The trial chamber stressed that its findings do not preclude that more than 200 persons, of whom 194 have been identified, died at Ovčara on 20th and 21st of November 1991.



It said the actual perpetrators of the murders and torture and associated beatings were members of the Serb Territorial Defence forces, led by Miroljub Vujović, many from the Vukovar area itself, and Serb paramilitary forces.



Mrksic was found guilty of aiding and abetting the murders because, despite knowing of the threat that the local paramilitary forces posed to the prisoners of war, he withdrew the JNA troops guarding the prisoners.
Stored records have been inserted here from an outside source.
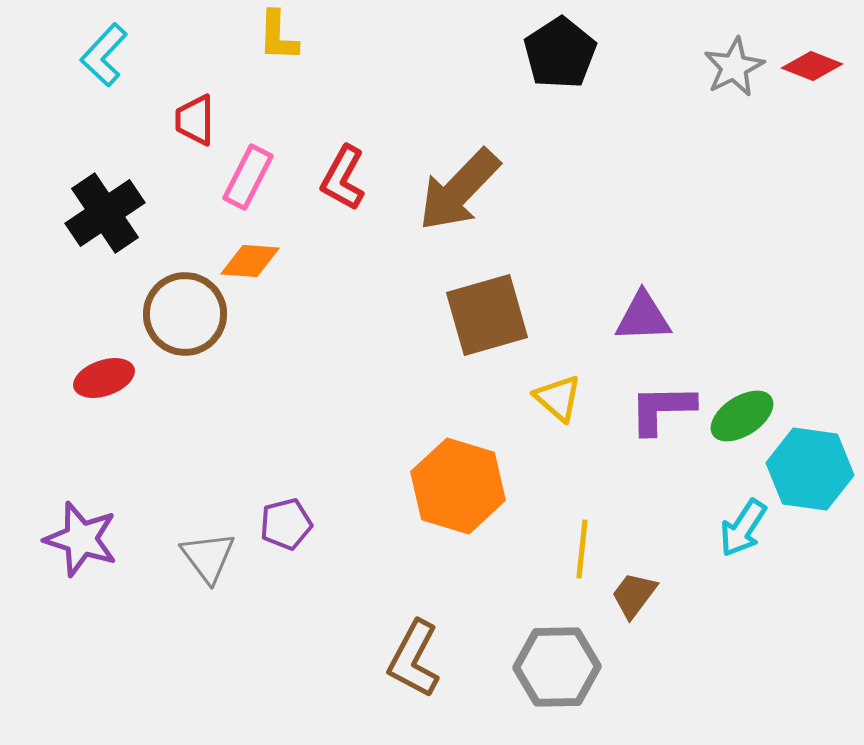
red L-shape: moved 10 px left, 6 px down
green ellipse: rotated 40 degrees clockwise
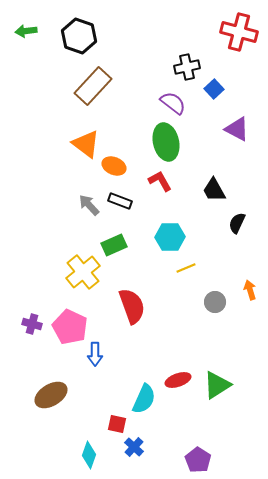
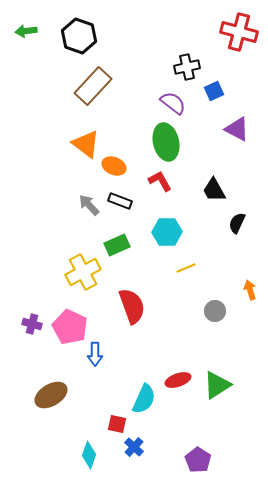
blue square: moved 2 px down; rotated 18 degrees clockwise
cyan hexagon: moved 3 px left, 5 px up
green rectangle: moved 3 px right
yellow cross: rotated 12 degrees clockwise
gray circle: moved 9 px down
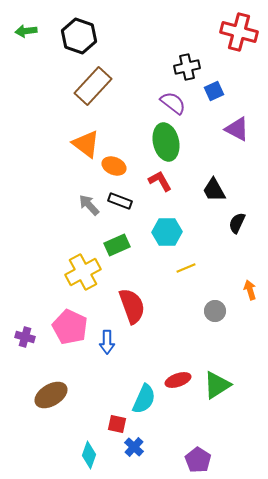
purple cross: moved 7 px left, 13 px down
blue arrow: moved 12 px right, 12 px up
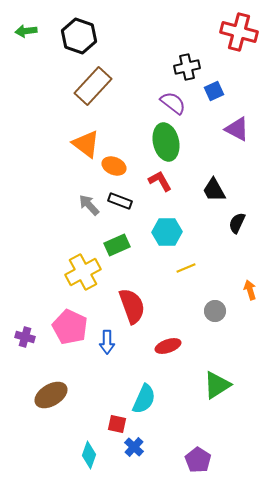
red ellipse: moved 10 px left, 34 px up
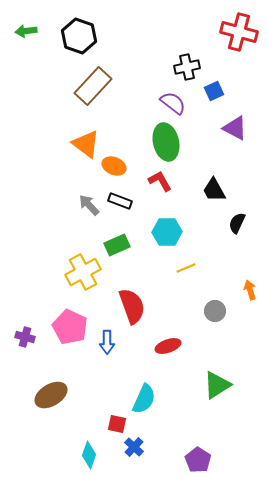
purple triangle: moved 2 px left, 1 px up
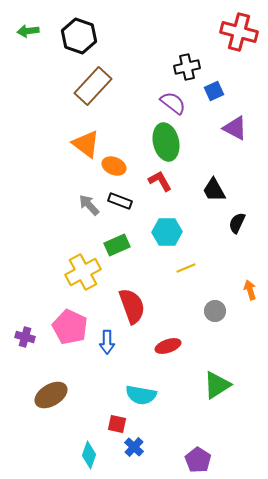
green arrow: moved 2 px right
cyan semicircle: moved 3 px left, 4 px up; rotated 76 degrees clockwise
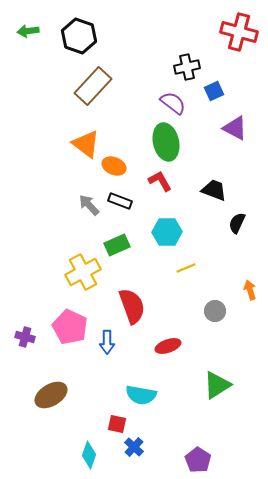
black trapezoid: rotated 140 degrees clockwise
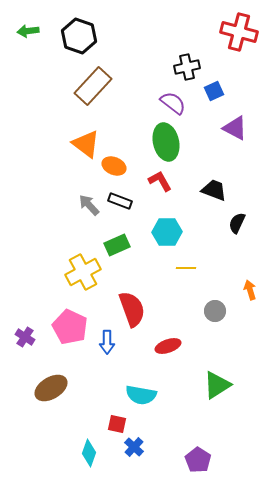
yellow line: rotated 24 degrees clockwise
red semicircle: moved 3 px down
purple cross: rotated 18 degrees clockwise
brown ellipse: moved 7 px up
cyan diamond: moved 2 px up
According to the judgment, this allowed the local forces to murder them. JNA forces which he commanded had earlier established the inhumane conditions of detention, and he failed to act effectively to ensure that the prisoners were properly protected by JNA guards from torture by Serb Territorial Defence and paramilitary forces.



Sljivancanin was ruled to have failed to secure adequate JNA guards for the prisoners and to have failed to stop local forces from abusing the prisoners.



The evidence established that Radic was at the Vukovar hospital on November 19 and that JNA soldiers under his command provided the initial security at the hospital. But it said he had not taken part in the separation of the prisoners into different groups, and that there was no evidence to suggest that he knew of the crime or that troops under his commands had taken part.



The initial indictment against Mrksic, Sljivancanin and Radic was issued on November 7, 1995. Mrksic has been in the tribunal’s custody since May 15, 2002 and Sljivancanin was transferred into custody on July 1, 2003.



They had been charged with crimes against humanity and war crimes for their alleged participation in a joint criminal enterprise whose goal was to murder and mistreat the prisoners and their personal and command responsibility for the torture and executions.



Goran Jungvirth is an IWPR contributor in Zagreb.